# Need help with a Series 2 Large Drive upgrade



## Sincity Tivo (May 17, 2006)

I know this is a topic covered many times but we all feel we have something new to add. I'm upgrading my series 2 tivo TCD540080. I'm moving from an 80 gig to a 320gig seagate. Here is my issue:

I do not have a machine that can boot from CD that accepts an IDE interface. I have an older pentium 200 mmx that has the necessary interface but that means that I need to use mfs tools on floppy (I have 2.0 on floppy).

Is there a way to get the larger drive recognized (right now I'm stuck at 137 mg) when I boot with the floppy? I've done a couple series 1 upgrades to smaller drives so I'm limited in my experience.

I should also mention I don't care about the recordings

Thanks for the help


----------



## rbtravis (Aug 9, 2005)

Sincity Tivo said:


> I know this is a topic covered many times but we all feel we have something new to add. I'm upgrading my series 2 tivo TCD540080. I'm moving from an 80 gig to a 320gig seagate. Here is my issue:
> 
> I do not have a machine that can boot from CD that accepts an IDE interface. I have an older pentium 200 mmx that has the necessary interface but that means that I need to use mfs tools on floppy (I have 2.0 on floppy).
> 
> ...


You need to specify your software version? You may have the ability to upgrade.
"Most older standalone Series 2 TiVo DVRs require software 7.1 or newer to use hard drives greater than 137GB. On newer standalone Series 2 TiVo DVRs, software 5.1 or greater supports hard drives greater than 137GB. All DirecTV Series 2 TiVo DVRs with software 6.1 or higher supports hard drives greater than 137GB. Directv HD TiVo DVR (HR10-250) has built in support for hard drives greater than 137GB with the software version 3.1 or higher."
quoted from dvrplayground


----------



## wscannell (Dec 7, 2003)

The mfstools diskette distribution does not support drives over 137GB. You might take a look at mfslive.org. There is a windows-based software there. You can put the drives in an external USB drive case (or use a USB adapter cable) to connect the drives to your computer.


----------



## Sincity Tivo (May 17, 2006)

Sorry about that - I'm using software version 9. something when ever the last update was.


----------



## rbtravis (Aug 9, 2005)

Sincity Tivo said:


> Sorry about that - I'm using software version 9. something when ever the last update was.

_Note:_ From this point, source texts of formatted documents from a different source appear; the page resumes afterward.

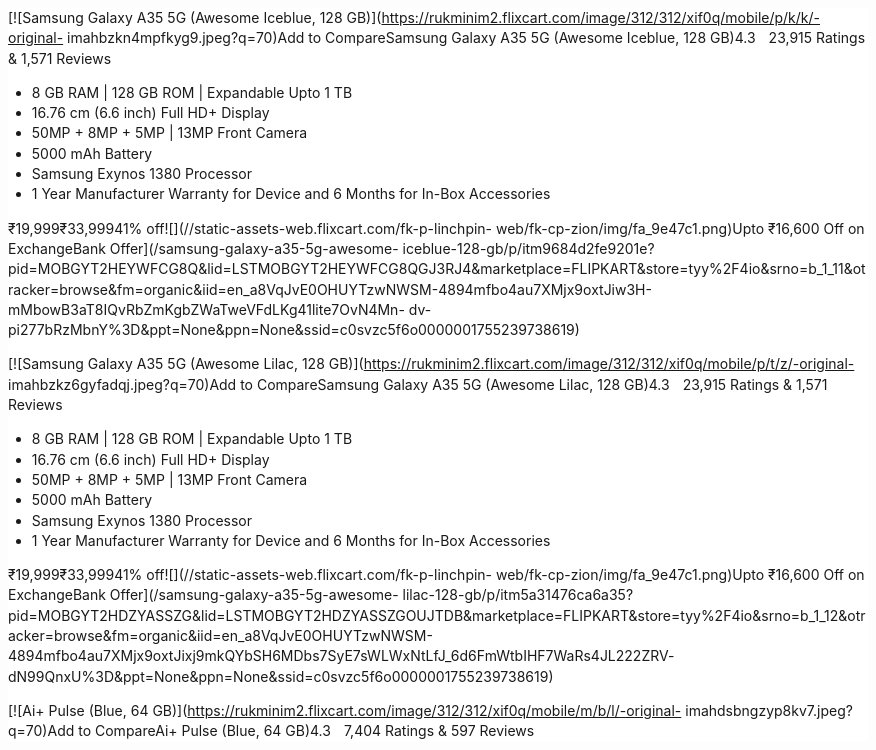 [![Samsung Galaxy A35 5G \(Awesome Iceblue, 128
GB\)](https://rukminim2.flixcart.com/image/312/312/xif0q/mobile/p/k/k/-original-
imahbzkn4mpfkyg9.jpeg?q=70)Add to CompareSamsung Galaxy A35 5G (Awesome
Iceblue, 128
GB)4.3![](data:image/svg+xml;base64,PHN2ZyB4bWxucz0iaHR0cDovL3d3dy53My5vcmcvMjAwMC9zdmciIHdpZHRoPSIxMyIgaGVpZ2h0PSIxMiI+PHBhdGggZmlsbD0iI0ZGRiIgZD0iTTYuNSA5LjQzOWwtMy42NzQgMi4yMy45NC00LjI2LTMuMjEtMi44ODMgNC4yNTQtLjQwNEw2LjUuMTEybDEuNjkgNC4wMSA0LjI1NC40MDQtMy4yMSAyLjg4Mi45NCA0LjI2eiIvPjwvc3ZnPg==)23,915
Ratings & 1,571 Reviews

  * 8 GB RAM | 128 GB ROM | Expandable Upto 1 TB
  * 16.76 cm (6.6 inch) Full HD+ Display
  * 50MP + 8MP + 5MP | 13MP Front Camera
  * 5000 mAh Battery
  * Samsung Exynos 1380 Processor
  * 1 Year Manufacturer Warranty for Device and 6 Months for In-Box Accessories

₹19,999₹33,99941% off![](//static-assets-web.flixcart.com/fk-p-linchpin-
web/fk-cp-zion/img/fa_9e47c1.png)Upto ₹16,600 Off on ExchangeBank
Offer](/samsung-galaxy-a35-5g-awesome-
iceblue-128-gb/p/itm9684d2fe9201e?pid=MOBGYT2HEYWFCG8Q&lid=LSTMOBGYT2HEYWFCG8QGJ3RJ4&marketplace=FLIPKART&store=tyy%2F4io&srno=b_1_11&otracker=browse&fm=organic&iid=en_a8VqJvE0OHUYTzwNWSM-4894mfbo4au7XMjx9oxtJiw3H-mMbowB3aT8IQvRbZmKgbZWaTweVFdLKg41lite7OvN4Mn-
dv-pi277bRzMbnY%3D&ppt=None&ppn=None&ssid=c0svzc5f6o0000001755239738619)

[![Samsung Galaxy A35 5G \(Awesome Lilac, 128
GB\)](https://rukminim2.flixcart.com/image/312/312/xif0q/mobile/p/t/z/-original-
imahbzkz6gyfadqj.jpeg?q=70)Add to CompareSamsung Galaxy A35 5G (Awesome Lilac,
128
GB)4.3![](data:image/svg+xml;base64,PHN2ZyB4bWxucz0iaHR0cDovL3d3dy53My5vcmcvMjAwMC9zdmciIHdpZHRoPSIxMyIgaGVpZ2h0PSIxMiI+PHBhdGggZmlsbD0iI0ZGRiIgZD0iTTYuNSA5LjQzOWwtMy42NzQgMi4yMy45NC00LjI2LTMuMjEtMi44ODMgNC4yNTQtLjQwNEw2LjUuMTEybDEuNjkgNC4wMSA0LjI1NC40MDQtMy4yMSAyLjg4Mi45NCA0LjI2eiIvPjwvc3ZnPg==)23,915
Ratings & 1,571 Reviews

  * 8 GB RAM | 128 GB ROM | Expandable Upto 1 TB
  * 16.76 cm (6.6 inch) Full HD+ Display
  * 50MP + 8MP + 5MP | 13MP Front Camera
  * 5000 mAh Battery
  * Samsung Exynos 1380 Processor
  * 1 Year Manufacturer Warranty for Device and 6 Months for In-Box Accessories

₹19,999₹33,99941% off![](//static-assets-web.flixcart.com/fk-p-linchpin-
web/fk-cp-zion/img/fa_9e47c1.png)Upto ₹16,600 Off on ExchangeBank
Offer](/samsung-galaxy-a35-5g-awesome-
lilac-128-gb/p/itm5a31476ca6a35?pid=MOBGYT2HDZYASSZG&lid=LSTMOBGYT2HDZYASSZGOUJTDB&marketplace=FLIPKART&store=tyy%2F4io&srno=b_1_12&otracker=browse&fm=organic&iid=en_a8VqJvE0OHUYTzwNWSM-4894mfbo4au7XMjx9oxtJixj9mkQYbSH6MDbs7SyE7sWLWxNtLfJ_6d6FmWtbIHF7WaRs4JL222ZRV-
dN99QnxU%3D&ppt=None&ppn=None&ssid=c0svzc5f6o0000001755239738619)

[![Ai+ Pulse \(Blue, 64
GB\)](https://rukminim2.flixcart.com/image/312/312/xif0q/mobile/m/b/l/-original-
imahdsbngzyp8kv7.jpeg?q=70)Add to CompareAi+ Pulse (Blue, 64
GB)4.3![](data:image/svg+xml;base64,PHN2ZyB4bWxucz0iaHR0cDovL3d3dy53My5vcmcvMjAwMC9zdmciIHdpZHRoPSIxMyIgaGVpZ2h0PSIxMiI+PHBhdGggZmlsbD0iI0ZGRiIgZD0iTTYuNSA5LjQzOWwtMy42NzQgMi4yMy45NC00LjI2LTMuMjEtMi44ODMgNC4yNTQtLjQwNEw2LjUuMTEybDEuNjkgNC4wMSA0LjI1NC40MDQtMy4yMSAyLjg4Mi45NCA0LjI2eiIvPjwvc3ZnPg==)7,404
Ratings & 597 Reviews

 then you don't have to do anything just copy tivo os to the new drive and go. "Most older standalone Series 2 TiVo DVRs require software 7.1 or newer to use hard drives greater than 137GB. On newer standalone Series 2 TiVo DVRs, software 5.1 or greater supports hard drives greater than 137GB." earlier quote. Read up on copying the OS to the new drive at www.MFSlive.org


----------



## djgrall (Nov 25, 2005)

QUESTION:

If it is a Tivo firmware issue, can I force the firmware update on the Tivo unit?

++++++++++++++++++++++++++++++++++++

I have a series 2 tivo TCD540040.

I purchased a Seagate 500 GB PATA Hardrive. 
I downloaded the latest MFSTOOLS2 and created a boot disk.

I have tried multiple methods for copying the 40GB to the 500GB and expanding.

Every method ends with a total time of 147 hours.

The most recent commmand line I used was:

mfsbackup -Tao - /dev/hda | mfsrestore -r 4 -s 127 -xzpi - /dev/hdb

hda is the 40 GB
hdb is the 500GB

I know some have mentioned the LB48 kernal. I assume that is part of MFSTOOLS2?

Please forward any comments.


----------



## rbtravis (Aug 9, 2005)

I have not heard of mfstools2 we have been talking about MFSlive-1.3b.iso and made the assumption that you had an LBA48 boot. If you don't I suggest you go to www.DVRupgrade.com and download the current version of Instantcake for your TiVo. Its $19.99 and comes with a working and tested TiVo image with an LBA48 boot. You will be up and running in less than 1/2 an hour with the full 500GB disk. You may but likely may not find an image elsewhere, but Stan Simmons has not been seen doing this for about a month and his Email box is full.
Your best choice is Instantcake from DVRupgrade. What ever you decide is up to you. Best of Luck.


----------



## djgrall (Nov 25, 2005)

Thanks!

I figured it out.

I downloaded the latest MFSTools at MFSlive.org. The new boot CD work perfect!

Didn't cost me a dime!

Thanks for your help!


----------